(Stored entries)

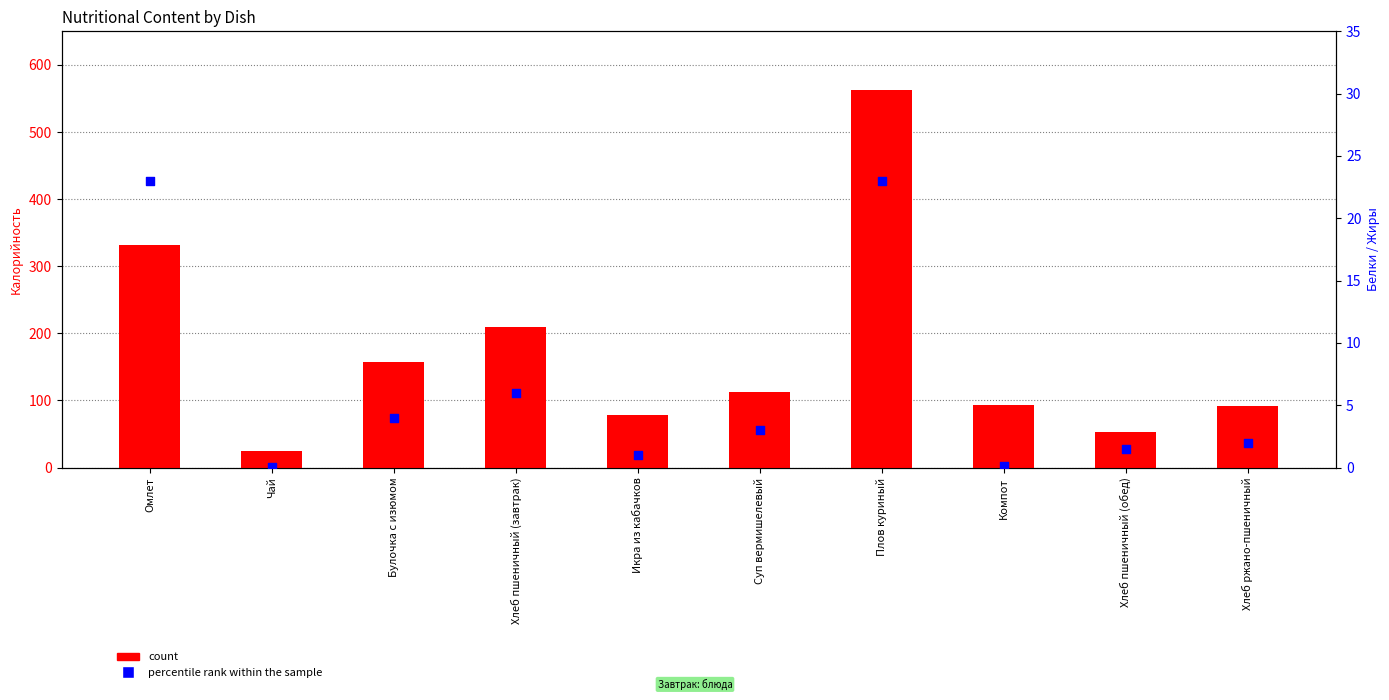

Which series contains the highest Y value?

count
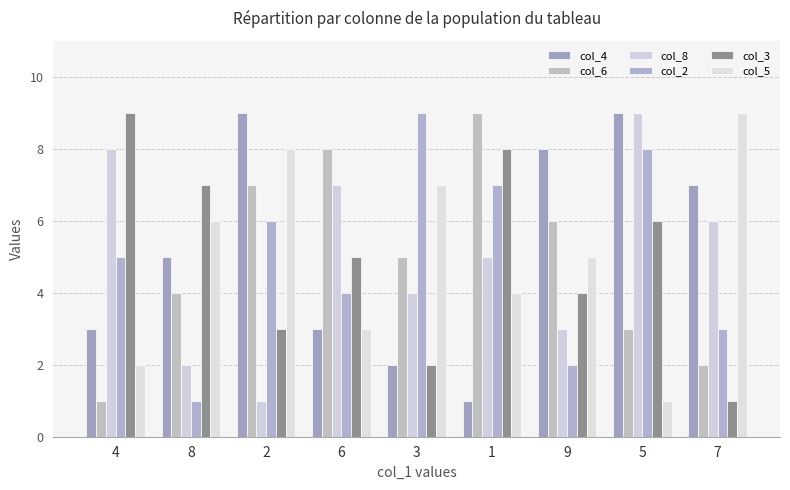

How many values in the col_3 series are below 5?

4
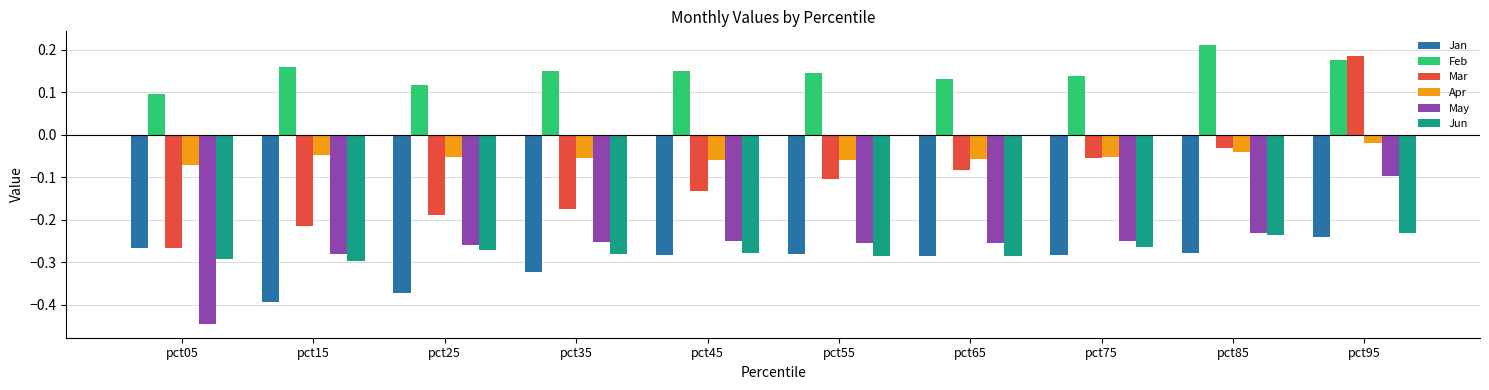

How many categories are shown in the chart?

10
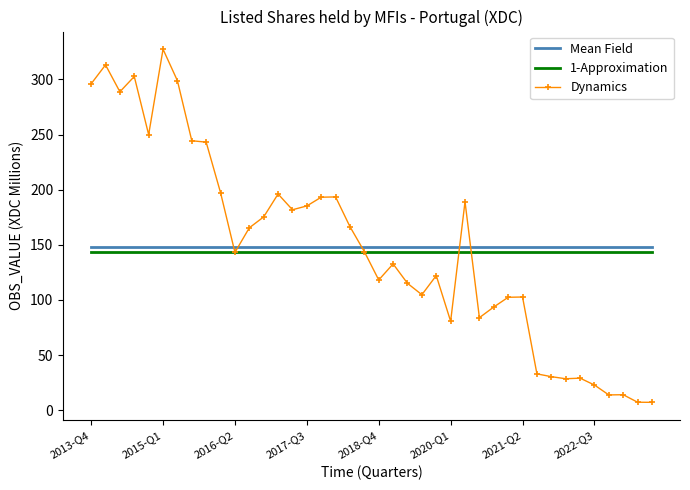

What is the highest value of the Dynamics series?

327.4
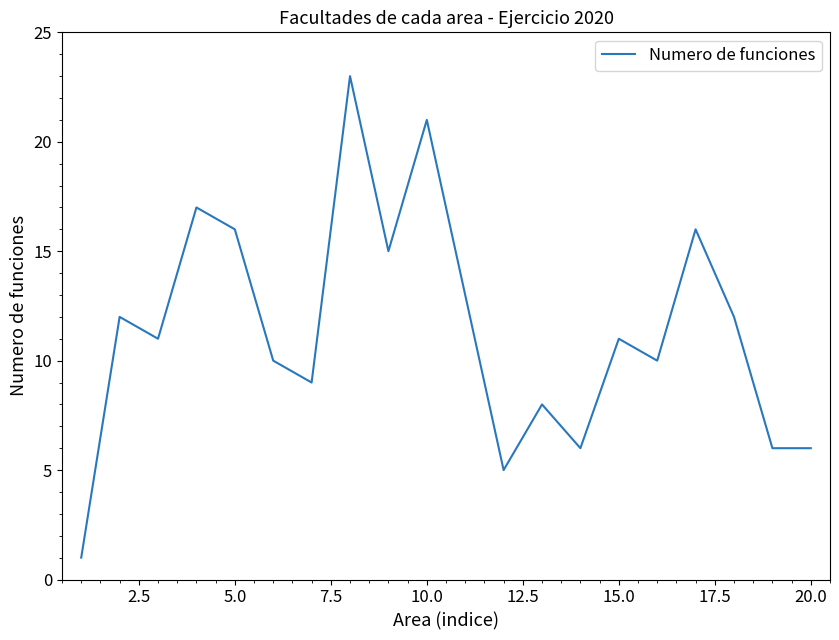

What is the difference between the maximum and minimum values?

22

§ **YOUR ASSIGNMENT**: Swap every "series" in the rows above for "data set" and write the rows out again with nothing else changed. Leave the pictures out.

§ **TASK SOLUTION**:
Which data set contains the highest Y value?

count

How many values in the col_3 data set are below 5?

4

How many categories are shown in the chart?

10

What is the highest value of the Dynamics data set?

327.4

What is the difference between the maximum and minimum values?

22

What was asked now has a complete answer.